Reputation: 175
I use Hibernate and want to query for entities by their natural identifier. However, it seems not to be possible to have natural ids on subtypes. I have two classes A and B where B extends A:
class A {
long id;
}
class B extends A {
String naturalId;
}
A
is mapped in Hibernate with its own identifier. B
is mapped as joined subclass.
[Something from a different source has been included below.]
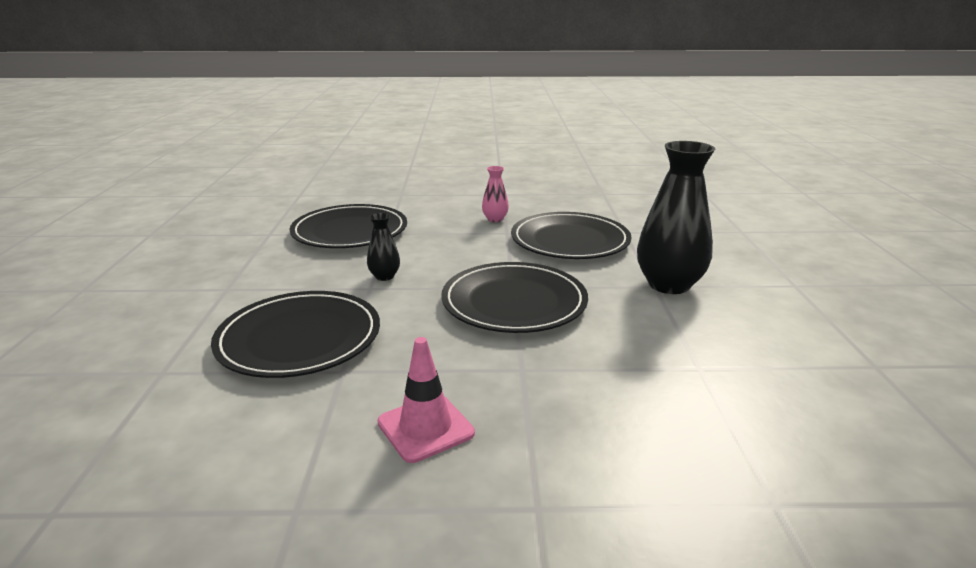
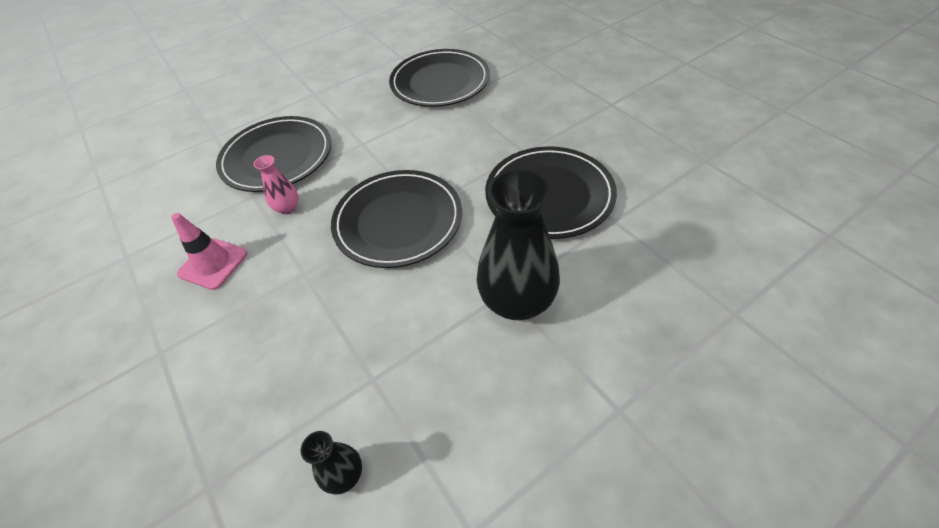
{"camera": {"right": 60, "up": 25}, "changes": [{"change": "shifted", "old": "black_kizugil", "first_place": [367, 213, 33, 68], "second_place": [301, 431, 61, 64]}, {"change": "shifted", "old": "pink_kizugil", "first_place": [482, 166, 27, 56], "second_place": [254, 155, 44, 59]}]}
However, it is not possible to map the natural identifier of B
in Hibernate because the mapping of B
is a subclass mapping.
Why is it not possible to have a natural identifier on the subclass B
? Note that I don't want Hibernate to generate my database schema, I just want to have natural ids for fast cache hits.
Is there a way/a best practice to have natural ids on subtypes for fast second level cache querying?
Upvotes: 1
Views: 922
Reputation: 3731
According to 13.3. Entity inheritance and second-level cache mapping:
As of Hibernate ORM 5.3, you can now override a base class @Cacheable or @Cache definition at subclass level.
so you might have a chance by resetting the caching annotations on B
.
I never tried it so please confirm the solution with a comment.
Upvotes: 0
Reputation: 154200
NaturalId only make sense for base classes, because you can't retrieve a sub-class without the base class info.
Let's say you could map map both the base class and the sub-class with a natural-id:
class A {
long id;
String baseId;
}
class B extends A {
String naturalId;
}
A a = session.bySimpleNaturalId( A.class ).load( "abc" );
If the entity we retrieve if of type B, it's not clear which of the natural-id variants will be used.
You can't fetch a sub-class without getting the base-class info. So when you load a Sub-class from cache, the associated base-class info is retrieved as well. Therefore you could have the base class store the natural-id, or simply use the primary key for caching.
You can update the natural-id, although a business key should be immutable. For mutable natural-ids you need to use the mutable attribute.